Quando o fisco desconsidera as feições essenciais das cooperativas médicas, traduzidas nas prerrogativas que a legislação lhes confere de ter tratamento diferenciado face às outras espécies societárias, acaba por colocar por terra a própria razão de sua existência, eis que tais associações terão como única conseqüência a duplicação das incidências tributárias (bitributação) - paga-se tributo na cooperativa e também na pessoa física do cooperado, tudo em face de uma mesma realidade, qual seja, a prática de atos cooperativos.
Atuando assim estará a União propiciando o falecimento de um instituto jurídico protegido pela Magna Carta por impô-lo à incidência de impostos periféricos à sua própria essência, e, no mais das vezes, tanto maior do que a das empresas perseguidoras de lucro. Nada mais irreal ao verdadeiro sentido de existir das cooperativas, para efeitos desse articulado, as prestadoras de serviços médicos, cujo ajuste com a justiça e avanço sociais é inquestionável, justamente em virtude do descompromisso com a obtenção de lucros e com a exploração comercial.
Não se concebe portanto, que o fisco altere a realidade dos fatos e o direito aplicado ao caso vertente, justamente para prosseguir nas atuações fiscais sem substrato jurídico, procedimento que vem causando intranqüilidade e visível desassossego ao seguimento cooperativista, notadamente quando a doutrina e a jurisprudência, já sedimentaram entendimento de que estas atividades nada têm a ver com ato de comércio e portanto estão a salvo da hipótese de incidência do imposto de renda e das contribuições sociais, nos exatos termos da lei de regência das cooperativas (Lei n. 5764/71).
Notas
01 Artigos 5º, XVIII; 21, XXV; 146, III, "c"; 174, §§ 2º, 3º e 4º; 187, VI; 192, VIII; e 199, § 1º; Lei Federal n. 5764/71
02 Cf. A. Gonçalves de Oliveira, in A Cobrança do ICM das Cooperativas de Consumo e a Jurisprudência do Supremo Tribunal Federal, in Cadernos de Direito Tributário. Revista de Direito Público. n. 23, p. 228/229.

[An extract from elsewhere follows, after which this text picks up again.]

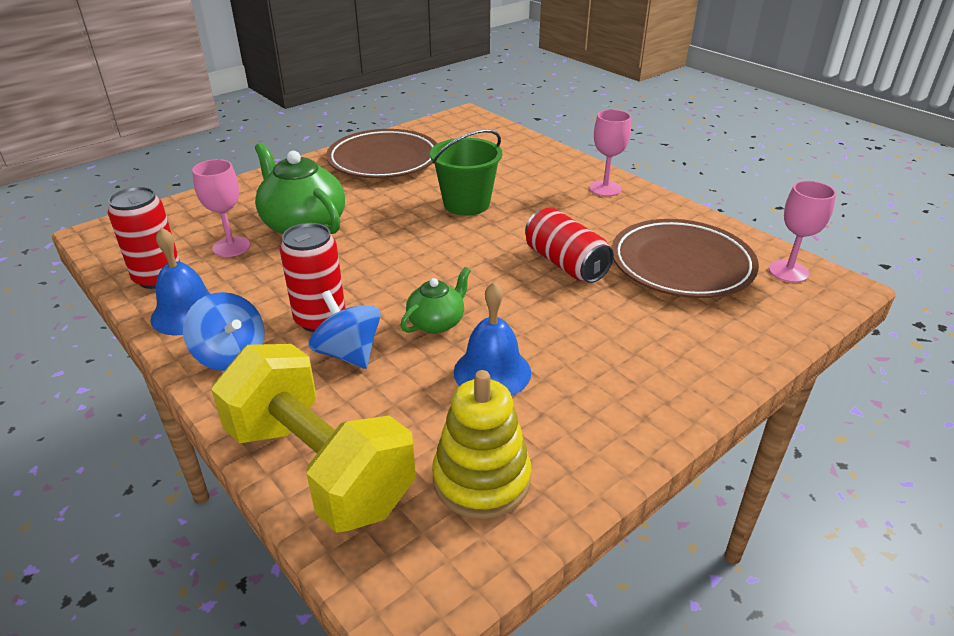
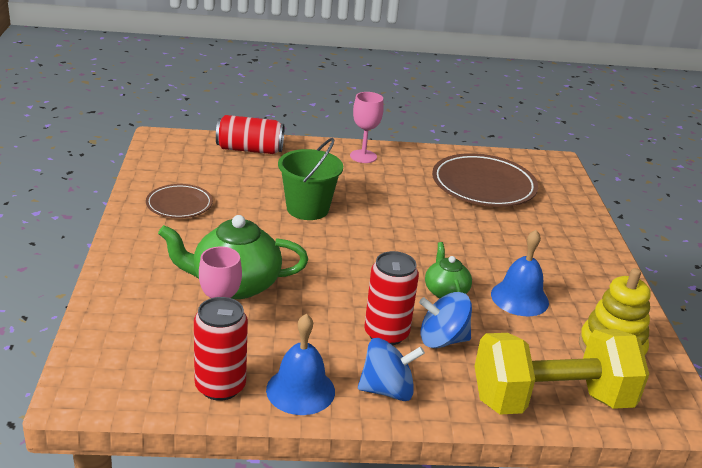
camera: 55 degrees left, 5 degrees down
(384, 160) = (179, 205): brown plate -> brown plate, size x0.56
(565, 264) = (435, 217): red can -> red can (249, 149)
(788, 271) = (527, 164): pink goblet -> none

03 REsp 171800/RS, DJ 31.05.1999.
04 REsp 170371/RS, DJ 14.06.1999; REsp 523554/MG, DJ 25.02.2004; REsp 552782/MG, DJ 25.04.2005; REsp 616219/MG, DJ 25.09.2006; AgRg no REsp 727450, DJ 29.05.2006.

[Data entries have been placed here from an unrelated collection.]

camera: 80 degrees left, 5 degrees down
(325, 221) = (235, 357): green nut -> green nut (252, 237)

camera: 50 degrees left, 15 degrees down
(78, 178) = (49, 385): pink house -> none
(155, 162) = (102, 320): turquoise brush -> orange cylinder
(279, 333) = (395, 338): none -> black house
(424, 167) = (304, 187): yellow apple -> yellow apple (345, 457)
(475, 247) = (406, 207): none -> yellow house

05 REsp 152546/SC, DJ 03.09.2001.
06 REsp 544.194/MG, DJ 25/02/2004; REsp 546380/MG, DJ 25/02/2004; REsp 614764/MG, DJ 23/08/2004; REsp 543828/MG, DJ 25.02.2004; REsp 546674/RS, DJ 13.10.2003.
07 REsp 332148/RR, DJ 24.06.2002.
08 REsp 215311/MA, DJ 11.12.2000; REsp 727091/RJ, DJ 17.10.2005.
09 REsp 215311/MA, DJ 11.12.2000; REsp 16096/PR; REsp 158477/SC.
10 Cf. Ives Gandra da Silva Martins, in RDDT 86/152.
11 Cf. Thereza Alvim, in Revista de Processo, n. 22, julho/setembro de 1997, p. 215.